Mycobacterium leprae is an obligate intracellular acid-fast gram-positive bacillus of the family Mycobacteriaceae measuring 1-8 µm in length. It grows optimally at 27-33°C (80.6-91.4°F) yet cannot be cultured in vitro. The bacillus multiplies slowly, with a doubling time of 11-13 days. It is the only bacterium known to infect Schwann cells of peripheral nerves. Identification of acid-fast bacilli in peripheral nerves is pathognomonic of leprosy.
The prevalence of leprosy is variable, with the majority of cases being identified in tropical and subtropical areas. The World Health Organization (WHO) goal to eliminate leprosy as a public health problem, defined as a reduction in its prevalence to less than 1 case per 10,000 population, was achieved at the global level in 2000. Despite an overall decline in reported prevalence, HD continues to afflict more than 2 million people worldwide. Approximately 213,899 new cases were reported globally in 2014, with >94% of cases occurring in Southeast Asia (mostly India), Africa, and South America (mostly Brazil). A total of 8.8% of these cases occurred in children. In 2016, WHO released Global Leprosy Strategy 2016–2020: Accelerating Towards a Leprosy-Free World .

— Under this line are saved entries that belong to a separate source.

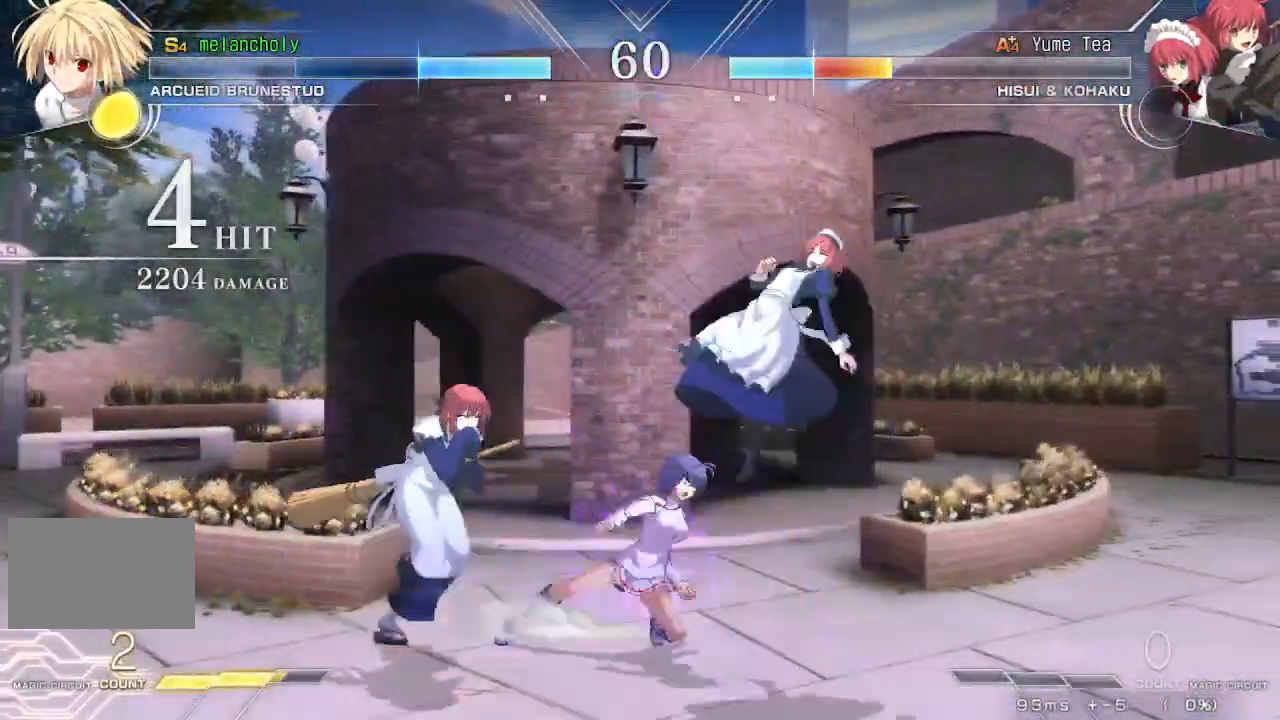
{"buttons": ["SQUARE"], "events": [[33, "DPAD_DOWN", "up"], [67, "SQUARE", "down"], [183, "DPAD_RIGHT", "up"]]}
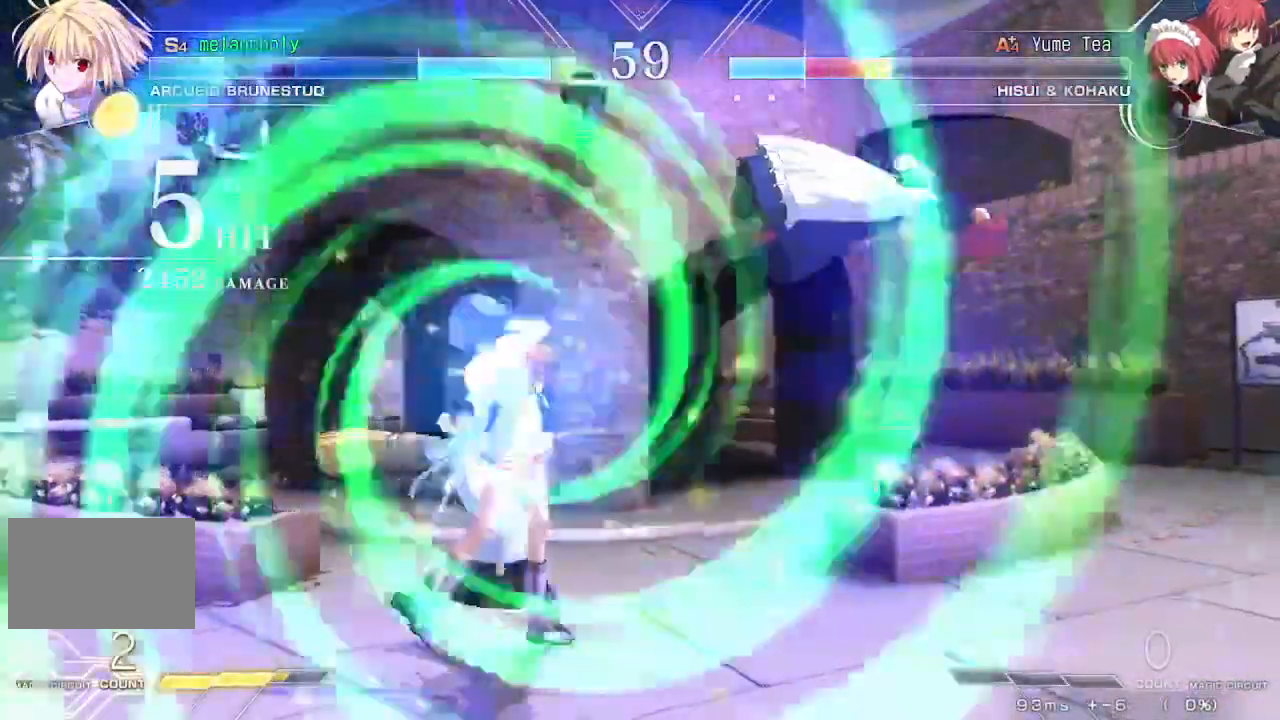
{"buttons": ["SQUARE"], "events": [[200, "SQUARE", "up"], [433, "SQUARE", "down"]]}
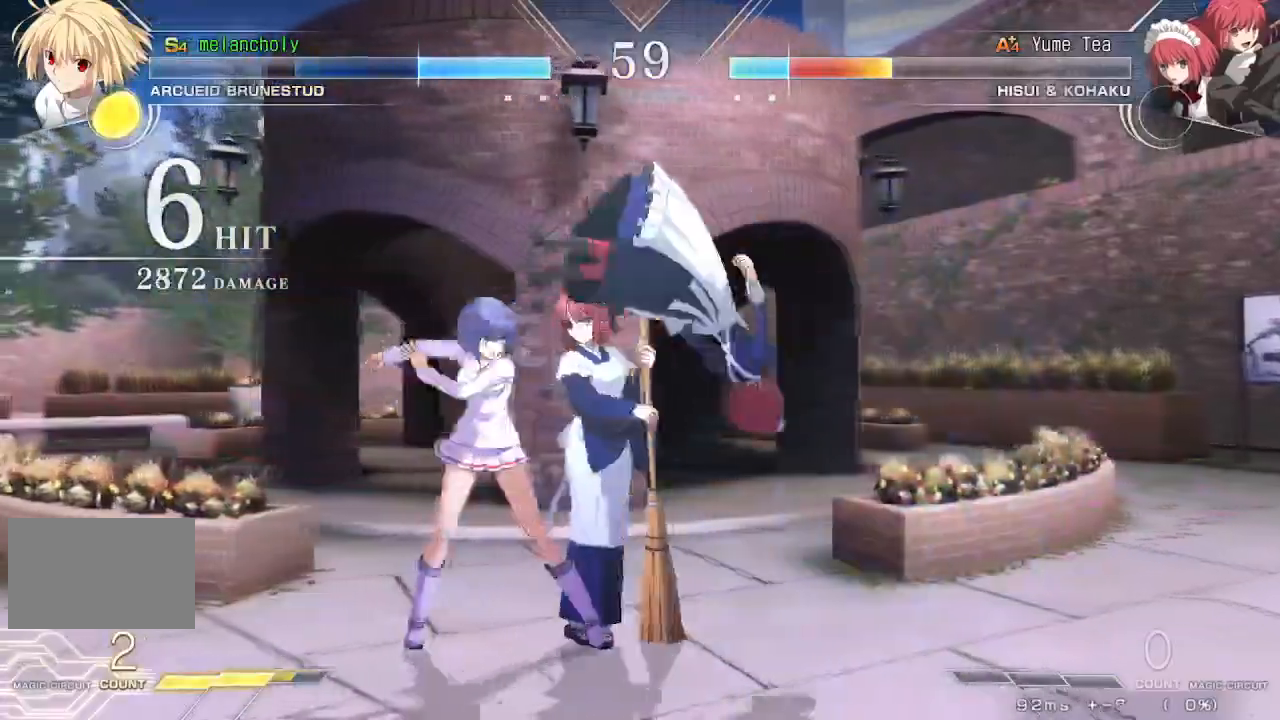
{"buttons": ["DPAD_RIGHT"], "events": [[33, "SQUARE", "up"], [150, "SQUARE", "down"], [150, "TRIANGLE", "down"], [267, "SQUARE", "up"], [267, "TRIANGLE", "up"], [300, "DPAD_DOWN", "down"], [400, "DPAD_RIGHT", "down"], [467, "DPAD_DOWN", "up"]]}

Since 1984, HD has been a notifiable disease in the United States, with 13,950 registered cases by the end of 2015. Of the 178 new U.S. cases reported in 2015, 72% were identified in Texas, Louisiana, Hawaii, California, Florida, New York, and Arkansas. Of the U.S. cases, 57% were identified in immigrants, mainly Asian or South Pacific Islanders; however, over one third of U.S. cases are autochthonous and do not report contact with foreign countries or people with leprosy. Less than 3% of U.S. cases in 2015 occurred in children <16 yr old. Younger patients predominate in areas with high endemicity.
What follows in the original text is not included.